─── EXERCISE DATA ───
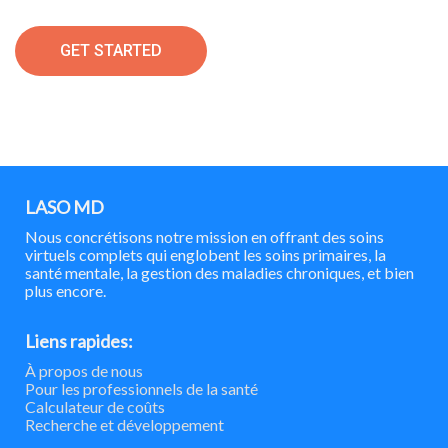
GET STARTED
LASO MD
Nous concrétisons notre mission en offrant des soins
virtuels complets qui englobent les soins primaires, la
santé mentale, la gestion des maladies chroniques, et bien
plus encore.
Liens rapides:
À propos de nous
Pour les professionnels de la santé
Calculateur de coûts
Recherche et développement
───
ABOUT THIS TASK →
Verbatim copy without images: write the records above out in full.

RESPONSE TO THE TASK →
GET STARTED
LASO MD
Nous concrétisons notre mission en offrant des soins
virtuels complets qui englobent les soins primaires, la
santé mentale, la gestion des maladies chroniques, et bien
plus encore.
Liens rapides:
À propos de nous
Pour les professionnels de la santé
Calculateur de coûts
Recherche et développement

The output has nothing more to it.